Fitch Ratings announced on Wednesday that it has downgraded Topaz’s USD-1.1-billion (EUR 965m) senior secured notes to 'C' from 'BBB-'/Negative Watch, and removed the rating from Negative Watch. The reason for this move is the fact that a couple of days earlier Fitch also downgraded California utility Pacific Gas and Electric Company (PG&E), which is the sole purchaser of the electricity generated by the solar power complex.
The utility’s parent company, PG&E Corporation (NYSE:PCG), announced on Monday that it was getting ready to initiate voluntary reorganisation proceedings under Chapter 11 on or about January 29, because of the liabilities it piled up following the 2017 and 2018 Northern California wildfires.
Fitch immediately downgraded PG&E to 'C' from 'BBB-'/Rating Watch Negative.

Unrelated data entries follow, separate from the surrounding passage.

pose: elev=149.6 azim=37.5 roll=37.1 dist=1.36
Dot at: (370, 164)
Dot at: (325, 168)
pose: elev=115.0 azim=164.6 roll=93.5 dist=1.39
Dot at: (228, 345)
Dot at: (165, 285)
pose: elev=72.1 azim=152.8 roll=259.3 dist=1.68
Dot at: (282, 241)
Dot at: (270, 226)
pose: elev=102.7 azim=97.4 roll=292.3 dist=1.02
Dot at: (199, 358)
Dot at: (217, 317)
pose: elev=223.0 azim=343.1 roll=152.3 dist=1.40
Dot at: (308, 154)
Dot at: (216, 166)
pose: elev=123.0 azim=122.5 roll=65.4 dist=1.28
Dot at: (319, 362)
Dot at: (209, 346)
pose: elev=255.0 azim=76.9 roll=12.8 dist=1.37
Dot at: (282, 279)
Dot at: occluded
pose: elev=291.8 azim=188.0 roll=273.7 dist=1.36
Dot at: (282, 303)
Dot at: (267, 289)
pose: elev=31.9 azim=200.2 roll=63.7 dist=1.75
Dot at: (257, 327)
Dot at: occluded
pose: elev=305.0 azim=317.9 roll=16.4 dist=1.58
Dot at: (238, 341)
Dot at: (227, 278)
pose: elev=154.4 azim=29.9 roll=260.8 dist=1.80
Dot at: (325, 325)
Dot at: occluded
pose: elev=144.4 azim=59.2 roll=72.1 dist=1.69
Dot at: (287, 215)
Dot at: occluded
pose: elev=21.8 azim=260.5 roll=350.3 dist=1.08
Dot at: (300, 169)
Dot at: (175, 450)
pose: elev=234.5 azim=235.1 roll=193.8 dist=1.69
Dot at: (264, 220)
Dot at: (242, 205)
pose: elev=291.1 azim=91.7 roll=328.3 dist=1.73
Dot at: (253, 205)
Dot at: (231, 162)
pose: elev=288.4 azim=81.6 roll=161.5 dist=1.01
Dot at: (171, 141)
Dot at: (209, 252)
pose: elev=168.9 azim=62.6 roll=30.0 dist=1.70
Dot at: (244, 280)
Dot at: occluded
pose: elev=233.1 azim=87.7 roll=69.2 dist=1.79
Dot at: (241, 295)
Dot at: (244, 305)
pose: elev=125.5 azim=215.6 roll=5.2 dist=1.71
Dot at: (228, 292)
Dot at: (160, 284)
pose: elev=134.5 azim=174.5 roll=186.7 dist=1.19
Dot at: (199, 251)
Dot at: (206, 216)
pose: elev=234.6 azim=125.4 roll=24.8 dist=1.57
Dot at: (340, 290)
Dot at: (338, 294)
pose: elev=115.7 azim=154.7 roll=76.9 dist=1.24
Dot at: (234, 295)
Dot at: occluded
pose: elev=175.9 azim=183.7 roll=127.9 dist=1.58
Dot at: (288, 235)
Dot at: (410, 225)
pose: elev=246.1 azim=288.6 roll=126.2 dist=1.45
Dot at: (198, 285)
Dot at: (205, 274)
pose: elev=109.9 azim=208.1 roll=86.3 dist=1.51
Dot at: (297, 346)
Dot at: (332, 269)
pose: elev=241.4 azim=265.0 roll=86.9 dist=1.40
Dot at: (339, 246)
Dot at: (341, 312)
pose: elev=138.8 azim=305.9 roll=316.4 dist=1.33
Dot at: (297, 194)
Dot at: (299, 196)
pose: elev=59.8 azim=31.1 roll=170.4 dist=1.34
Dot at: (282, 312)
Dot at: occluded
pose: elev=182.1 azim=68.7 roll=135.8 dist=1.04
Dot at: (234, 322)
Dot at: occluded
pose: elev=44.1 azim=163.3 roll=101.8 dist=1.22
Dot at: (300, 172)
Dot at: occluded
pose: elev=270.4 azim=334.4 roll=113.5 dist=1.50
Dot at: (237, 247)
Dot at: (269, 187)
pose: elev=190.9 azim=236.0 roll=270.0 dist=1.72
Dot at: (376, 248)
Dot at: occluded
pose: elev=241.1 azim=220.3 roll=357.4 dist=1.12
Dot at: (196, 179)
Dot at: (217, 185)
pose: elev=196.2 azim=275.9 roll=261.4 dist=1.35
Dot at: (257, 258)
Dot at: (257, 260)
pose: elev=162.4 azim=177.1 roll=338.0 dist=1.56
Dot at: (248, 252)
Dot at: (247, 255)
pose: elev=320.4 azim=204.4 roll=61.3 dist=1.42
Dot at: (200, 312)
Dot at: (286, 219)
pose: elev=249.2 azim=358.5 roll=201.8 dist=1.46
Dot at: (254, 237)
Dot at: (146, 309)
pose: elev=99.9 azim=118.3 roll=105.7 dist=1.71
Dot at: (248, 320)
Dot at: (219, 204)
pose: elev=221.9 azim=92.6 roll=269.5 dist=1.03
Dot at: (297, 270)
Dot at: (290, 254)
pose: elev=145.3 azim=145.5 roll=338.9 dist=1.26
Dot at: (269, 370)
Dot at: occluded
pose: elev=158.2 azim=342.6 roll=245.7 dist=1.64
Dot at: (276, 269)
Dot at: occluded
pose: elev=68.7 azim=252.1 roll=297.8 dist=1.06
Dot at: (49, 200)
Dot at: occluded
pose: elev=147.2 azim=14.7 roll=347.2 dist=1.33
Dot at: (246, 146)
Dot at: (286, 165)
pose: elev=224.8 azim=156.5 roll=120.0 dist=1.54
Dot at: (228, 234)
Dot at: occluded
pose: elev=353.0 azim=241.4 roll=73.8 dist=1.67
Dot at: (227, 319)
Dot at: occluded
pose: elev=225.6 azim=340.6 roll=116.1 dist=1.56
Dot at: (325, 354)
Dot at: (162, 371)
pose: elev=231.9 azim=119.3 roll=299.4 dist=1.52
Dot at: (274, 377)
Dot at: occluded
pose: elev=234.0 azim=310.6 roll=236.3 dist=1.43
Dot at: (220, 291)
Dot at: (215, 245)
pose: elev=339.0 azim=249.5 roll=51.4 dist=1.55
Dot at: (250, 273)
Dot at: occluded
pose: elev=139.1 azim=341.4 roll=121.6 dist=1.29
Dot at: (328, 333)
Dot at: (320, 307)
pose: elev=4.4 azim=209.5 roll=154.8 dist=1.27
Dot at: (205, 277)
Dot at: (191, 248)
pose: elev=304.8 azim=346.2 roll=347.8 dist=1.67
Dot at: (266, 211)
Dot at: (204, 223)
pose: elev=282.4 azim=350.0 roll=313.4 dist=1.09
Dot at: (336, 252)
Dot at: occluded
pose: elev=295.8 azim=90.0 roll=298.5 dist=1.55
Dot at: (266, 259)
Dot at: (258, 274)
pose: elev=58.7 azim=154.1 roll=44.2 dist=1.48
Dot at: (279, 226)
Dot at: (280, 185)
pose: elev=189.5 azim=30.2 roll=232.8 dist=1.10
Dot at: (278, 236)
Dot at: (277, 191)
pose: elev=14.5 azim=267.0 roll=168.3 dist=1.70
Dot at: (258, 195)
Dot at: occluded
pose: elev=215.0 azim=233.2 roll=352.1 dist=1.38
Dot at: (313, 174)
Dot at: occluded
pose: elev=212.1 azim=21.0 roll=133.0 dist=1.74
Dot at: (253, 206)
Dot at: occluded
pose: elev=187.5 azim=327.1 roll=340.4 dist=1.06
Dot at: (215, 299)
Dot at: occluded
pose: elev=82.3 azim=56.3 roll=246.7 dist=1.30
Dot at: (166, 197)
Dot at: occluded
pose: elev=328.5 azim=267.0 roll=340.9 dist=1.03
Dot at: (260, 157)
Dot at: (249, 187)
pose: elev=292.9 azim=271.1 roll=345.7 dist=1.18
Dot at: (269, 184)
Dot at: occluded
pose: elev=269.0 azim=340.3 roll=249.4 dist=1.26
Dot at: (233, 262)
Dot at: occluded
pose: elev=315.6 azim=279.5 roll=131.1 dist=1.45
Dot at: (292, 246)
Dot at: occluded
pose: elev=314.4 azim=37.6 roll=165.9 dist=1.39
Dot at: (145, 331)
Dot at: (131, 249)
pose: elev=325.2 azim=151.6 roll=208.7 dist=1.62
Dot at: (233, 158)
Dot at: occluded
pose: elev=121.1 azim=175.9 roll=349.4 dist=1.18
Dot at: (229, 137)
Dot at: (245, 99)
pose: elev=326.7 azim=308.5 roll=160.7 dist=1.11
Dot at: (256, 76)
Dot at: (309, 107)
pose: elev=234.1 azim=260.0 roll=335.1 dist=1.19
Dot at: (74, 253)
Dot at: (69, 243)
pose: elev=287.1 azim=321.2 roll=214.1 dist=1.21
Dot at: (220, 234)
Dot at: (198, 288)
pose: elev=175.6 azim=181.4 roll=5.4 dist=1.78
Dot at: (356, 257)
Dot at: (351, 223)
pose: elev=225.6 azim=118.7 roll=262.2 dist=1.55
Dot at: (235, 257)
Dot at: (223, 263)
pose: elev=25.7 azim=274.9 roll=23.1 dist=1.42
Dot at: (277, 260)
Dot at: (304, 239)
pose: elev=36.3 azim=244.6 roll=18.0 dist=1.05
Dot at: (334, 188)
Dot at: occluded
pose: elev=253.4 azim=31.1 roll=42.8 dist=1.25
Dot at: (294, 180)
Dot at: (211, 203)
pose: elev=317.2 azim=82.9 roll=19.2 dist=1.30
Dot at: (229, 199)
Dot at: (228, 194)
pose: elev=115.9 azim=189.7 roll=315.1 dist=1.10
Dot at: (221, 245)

The agency noted that a downgrade of PG&E to 'D' would not necessarily trigger an equivalent downgrade of the rated debt if the utility continues to honor its commitments under existing power purchase agreements (PPAs).
As per Topaz, Fitch said that the possible loss of its 25-year PPA with PG&E in the utility’s potential bankruptcy could weaken the project's financial profile. “[...] in a merchant scenario, its cash flows could be inadequate to repay the debt,” the agency added.
Separately, S&P Global Inc (NYSE:SPGI) announced Thursday it has lowered its ratings on Topaz by two notches to 'CCC+' from 'B' after downgrading on Monday PG&E to 'CC' from 'B'. It pointed out that the rating on Topaz's bonds is higher than the issuer credit rating on the utility due to the lower possibility of a default on the PPA compared to the default risk of PG&E.
S&P maintains its CreditWatch Negative listing on Topaz’s debt rating.
"Given its PPSA terms are not at market, we do not assume that the contract will be readily assumed by another buyer and we do not know if the contract will remain intact, subjected to renegotiation, or rejected if PG&E files for bankruptcy," S&P said.
Topaz was built in San Luis Obispo County by First Solar Inc (NASDAQ:FSLR) and uses thin-film photovoltaic (PV) panels supplied by the latter. The USD-2.4-billion plant has been fully operational since end-February 2015 and is currently owned by BHE Renewables LLC (BHER).